◆ Assignment: With the pictures left out, repeat every entry that follows exactly.

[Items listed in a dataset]
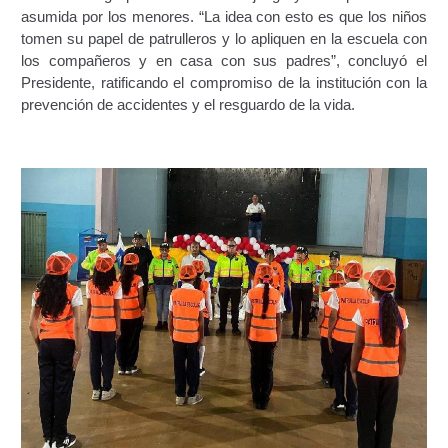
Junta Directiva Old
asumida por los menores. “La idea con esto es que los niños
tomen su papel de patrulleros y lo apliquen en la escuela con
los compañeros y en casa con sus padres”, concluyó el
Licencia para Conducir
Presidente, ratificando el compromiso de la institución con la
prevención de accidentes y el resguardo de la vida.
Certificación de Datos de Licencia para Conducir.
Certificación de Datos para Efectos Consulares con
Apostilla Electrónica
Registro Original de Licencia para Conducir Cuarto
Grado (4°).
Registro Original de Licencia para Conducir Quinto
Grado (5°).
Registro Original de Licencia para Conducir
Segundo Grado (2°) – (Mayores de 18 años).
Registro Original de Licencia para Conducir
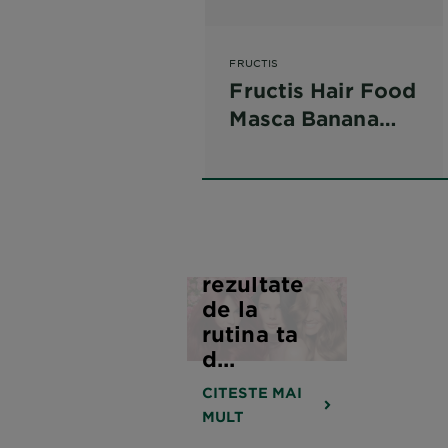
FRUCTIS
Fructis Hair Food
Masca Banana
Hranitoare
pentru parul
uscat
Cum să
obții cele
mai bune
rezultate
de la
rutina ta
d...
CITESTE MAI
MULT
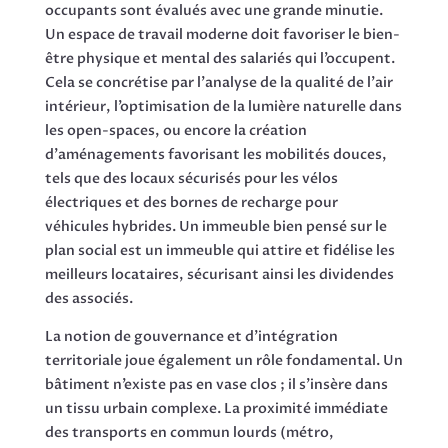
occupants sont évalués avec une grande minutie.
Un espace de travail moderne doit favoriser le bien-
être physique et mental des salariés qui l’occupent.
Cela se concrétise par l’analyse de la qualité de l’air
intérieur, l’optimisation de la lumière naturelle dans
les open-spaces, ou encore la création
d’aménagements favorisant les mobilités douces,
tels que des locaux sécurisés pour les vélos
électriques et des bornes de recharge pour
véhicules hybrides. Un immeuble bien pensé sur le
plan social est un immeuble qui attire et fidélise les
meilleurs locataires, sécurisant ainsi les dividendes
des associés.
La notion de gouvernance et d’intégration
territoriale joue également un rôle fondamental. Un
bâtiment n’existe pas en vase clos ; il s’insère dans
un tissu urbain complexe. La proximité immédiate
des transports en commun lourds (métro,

◆ Exercise output:
Junta Directiva Old
asumida por los menores. “La idea con esto es que los niños
tomen su papel de patrulleros y lo apliquen en la escuela con
los compañeros y en casa con sus padres”, concluyó el
Licencia para Conducir
Presidente, ratificando el compromiso de la institución con la
prevención de accidentes y el resguardo de la vida.
Certificación de Datos de Licencia para Conducir.
Certificación de Datos para Efectos Consulares con
Apostilla Electrónica
Registro Original de Licencia para Conducir Cuarto
Grado (4°).
Registro Original de Licencia para Conducir Quinto
Grado (5°).
Registro Original de Licencia para Conducir
Segundo Grado (2°) – (Mayores de 18 años).
Registro Original de Licencia para Conducir
FRUCTIS
Fructis Hair Food
Masca Banana
Hranitoare
pentru parul
uscat
Cum să
obții cele
mai bune
rezultate
de la
rutina ta
d...
CITESTE MAI
MULT
occupants sont évalués avec une grande minutie.
Un espace de travail moderne doit favoriser le bien-
être physique et mental des salariés qui l’occupent.
Cela se concrétise par l’analyse de la qualité de l’air
intérieur, l’optimisation de la lumière naturelle dans
les open-spaces, ou encore la création
d’aménagements favorisant les mobilités douces,
tels que des locaux sécurisés pour les vélos
électriques et des bornes de recharge pour
véhicules hybrides. Un immeuble bien pensé sur le
plan social est un immeuble qui attire et fidélise les
meilleurs locataires, sécurisant ainsi les dividendes
des associés.
La notion de gouvernance et d’intégration
territoriale joue également un rôle fondamental. Un
bâtiment n’existe pas en vase clos ; il s’insère dans
un tissu urbain complexe. La proximité immédiate
des transports en commun lourds (métro,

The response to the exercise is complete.